### Directions
Go through the records line by line and work out how many lines hold the word "Спортивная". Answer with the number only.

### Stored data
####

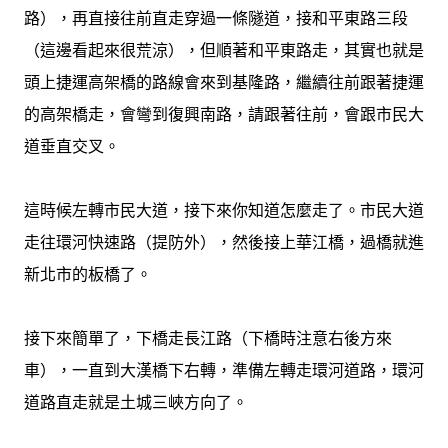
路），再直接往前直走穿過一條隧道，接和平東路三段
（這邊看起來很荒涼），但順著和平東路走，其實也就是
頭上捷運高架橋的路線會來到基隆路，繼續往前跟著捷運
的高架橋走，會彎到復興南路，請跟著往前，會跟市民大
道垂直交叉。
這時候左轉市民大道，接下來你知道怎麼走了。市民大道
走往環河快速路（提防外），然後接上華江橋，過橋就進
新北市的板橋了。
接下來簡單了，下橋走長江路（下橋時注意右後方來
車），一直到大漢橋下右轉，準備左轉走環河道路，環河
道路直走就是土城三峽方向了。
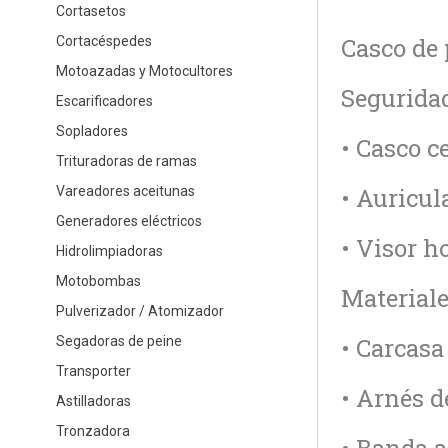
Cortasetos
Casco de 
Cortacéspedes
Motoazadas y Motocultores
Segurida
Escarificadores
Sopladores
• Casco c
Trituradoras de ramas
• Auricul
Vareadores aceitunas
Generadores eléctricos
• Visor h
Hidrolimpiadoras
Motobombas
Materiale
Pulverizador / Atomizador
• Carcasa
Segadoras de peine
Transporter
• Arnés d
Astilladoras
Tronzadora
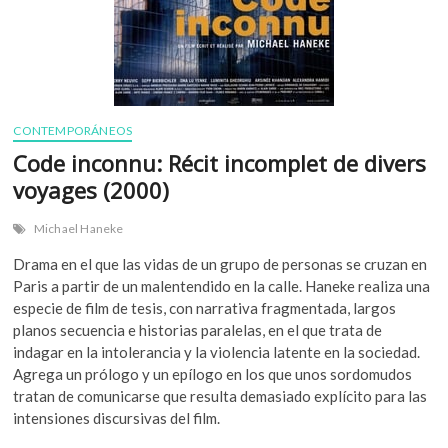
CONTEMPORÁNEOS
Code inconnu: Récit incomplet de divers
voyages (2000)
Michael Haneke
Drama en el que las vidas de un grupo de personas se cruzan en
Paris a partir de un malentendido en la calle. Haneke realiza una
especie de film de tesis, con narrativa fragmentada, largos
planos secuencia e historias paralelas, en el que trata de
indagar en la intolerancia y la violencia latente en la sociedad.
Agrega un prólogo y un epílogo en los que unos sordomudos
tratan de comunicarse que resulta demasiado explícito para las
intensiones discursivas del film.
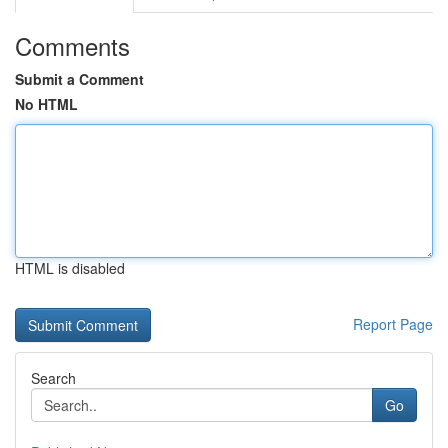
Comments
Submit a Comment
No HTML
HTML is disabled
Report Page
Search
Go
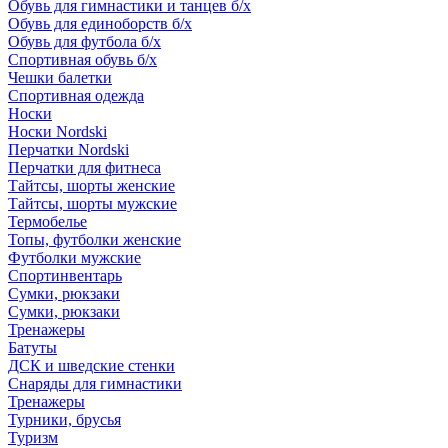
Обувь для гимнастики и танцев б/х
Обувь для единоборств б/х
Обувь для футбола б/х
Спортивная обувь б/х
Чешки балетки
Спортивная одежда
Носки
Носки Nordski
Перчатки Nordski
Перчатки для фитнеса
Тайтсы, шорты женские
Тайтсы, шорты мужские
Термобелье
Топы, футболки женские
Футболки мужские
Спортинвентарь
Сумки, рюкзаки
Сумки, рюкзаки
Тренажеры
Батуты
ДСК и шведские стенки
Снаряды для гимнастики
Тренажеры
Турники, брусья
Туризм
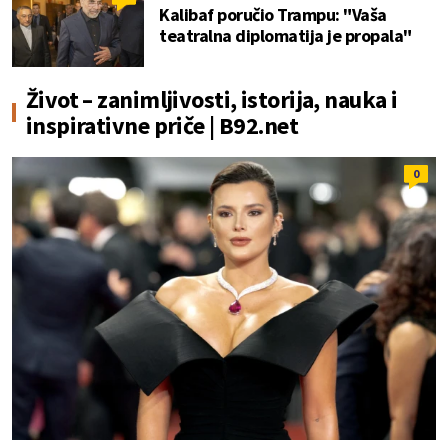
Kalibaf poručio Trampu: "Vaša
teatralna diplomatija je propala"
Život – zanimljivosti, istorija, nauka i
inspirativne priče | B92.net
0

####

### Answer to the exercise
2